Zimbabwe: Long Distance Runners Promising

Senior Sports Reporter

HEAD of the national event coaches team for middle and long-distance runners, Benson Chauke, believes with necessary support and exposure, local athletes have the potential to qualify for major competitions.

Chauke was recently appointed head of national event coaches team for middle and long-distance runners.

He will be working with four other coaches — Collen Makaza, Cephas Pasipamire, Zibusiso Nyoni and Cuthbert Nyasango.

They will be in charge of a 15-member team of athletes set to go for a two-week training camp in Vumba this month.

The camp is part of a programme by the National Athletics Association of Zimbabwe to try and assist athletes with the potential to qualify for major events such as the World Athletics Championships and the Olympics.

Zimbabwe usually have marathon runners qualifying for the Olympics but it was a different case for the Tokyo 2020 Games, as local athletes failed to qualify.

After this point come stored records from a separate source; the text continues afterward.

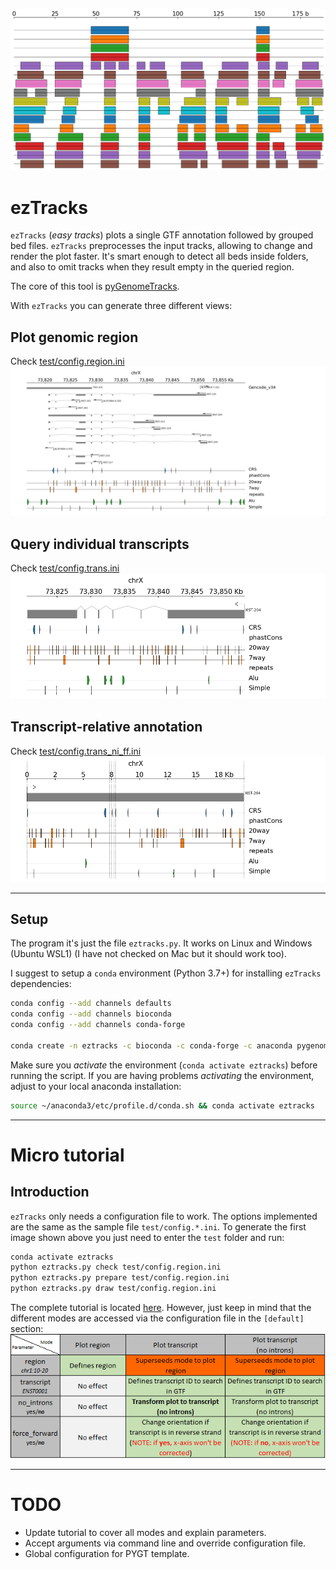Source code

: ![logo](logo.png)
# ezTracks
`ezTracks` (*easy tracks*) plots a single GTF annotation followed by grouped bed files. `ezTracks` preprocesses the input tracks, allowing to change and render the plot faster. It's smart enough to detect all beds inside folders, and also to omit tracks when they result empty in the queried region.

The core of this tool is [pyGenomeTracks](https://github.com/deeptools/pyGenomeTracks).


With `ezTracks` you can generate three different views:

## Plot genomic region
Check [test/config.region.ini](test/config.region.ini)
![output plot](test_output/test_region/my_tracks.png)

## Query individual transcripts
Check [test/config.trans.ini](test/config.trans.ini)
![output plot](test_output/test_trans/my_tracks.png)

## Transcript-relative annotation
Check [test/config.trans_ni_ff.ini](test/config.trans_ni_ff.ini)
![output plot](test_output/test_trans_ni_ff/my_tracks.png)

---
## Setup
The program it's just the file `eztracks.py`. It works on Linux and Windows (Ubuntu WSL1) (I have not checked on Mac but it should work too). 

I suggest to setup a `conda` environment (Python 3.7+) for installing `ezTracks` dependencies:

```bash
conda config --add channels defaults
conda config --add channels bioconda
conda config --add channels conda-forge

conda create -n eztracks -c bioconda -c conda-forge -c anaconda pygenometracks bedtools freetype python=3.7
```

Make sure you *activate* the environment (`conda activate eztracks`) before running the script. If you are having problems *activating* the environment, adjust to your local anaconda installation:

```bash
source ~/anaconda3/etc/profile.d/conda.sh && conda activate eztracks
```

---
# Micro tutorial
## Introduction
`ezTracks` only needs a configuration file to work. The options implemented are the same as the sample file `test/config.*.ini`. To generate the first image shown above you just need to enter the `test` folder and run: 

```bash
conda activate eztracks
python eztracks.py check test/config.region.ini
python eztracks.py prepare test/config.region.ini
python eztracks.py draw test/config.region.ini
```

The complete tutorial is located [here](tutorial.md). However, just keep in mind that the different modes are accessed via the configuration file in the `[default]` section:
![params](test/ezparams.png)

---
# TODO

- Update tutorial to cover all modes and explain parameters.
- Accept arguments via command line and override configuration file.
- Global configuration for PYGT template.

The qualifying time was 2 hours 11 minutes 30 seconds for men and 2 hours 29 minutes 30 seconds for women.

These are the same qualifying standards for the forthcoming World Championships in July.

Chauke said the camp is part of a process they are hoping will turn the fortunes for Zimbabwe in the future.

Chauke and Makaza met some of the athletes on Sunday after competing in the Mr Pace Chitungwiza cross-country event.

“We want to come up with people that need to be supported, those that can really make the times, those that wanted for the World Championships qualifiers and those times are pretty fast times.

“We have put in place a training camp where we are going to bring all these people together and take them for competition.

“But we also wanted to hear from the athletes (Sunday), their major concerns, where they are, if they had other plans that they had made prior to the announcement of the camp. That information we hadn’t had a chance to collect from them.

“So yesterday, I was listening to their concerns, challenges, consulting so that they take ownership of this whole project because it’s not a once-off project. It’s going to be, probably, a three-year project and by then we should be getting results,” said Chauke.

Besides, interacting with the athletes, the cross-country event gave them a platform to assess some of them in a competition set-up.